WORK INSTRUCTIONS: Turn the text lines from all of the entries below into a single continuous numbered list, skipping any blank lines and leaving the pictures out.

######

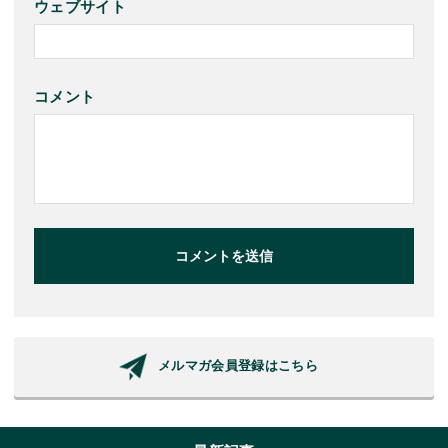
ウェブサイト
コメント
コメントを送信
メルマガ会員登録はこちら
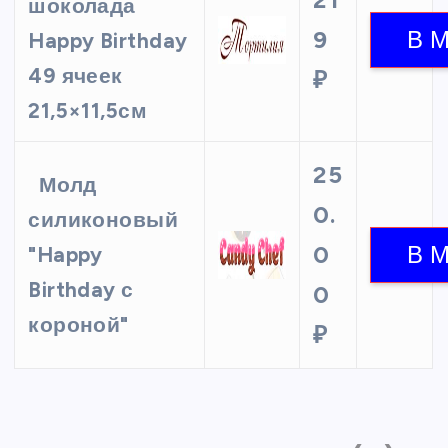
шоколада
9
Happy Birthday
49 ячеек
₽
21,5×11,5см
25
Молд
0.
силиконовый
0
"Happy
Birthday с
0
короной"
₽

######

ANSWER BELOW:
1. ウェブサイト
2. コメント
3. コメントを送信
4. メルマガ会員登録はこちら
5. шоколада
6. 9
7. Happy Birthday
8. 49 ячеек
9. ₽
10. 21,5×11,5см
11. 25
12. Молд
13. 0.
14. силиконовый
15. 0
16. "Happy
17. Birthday с
18. 0
19. короной"
20. ₽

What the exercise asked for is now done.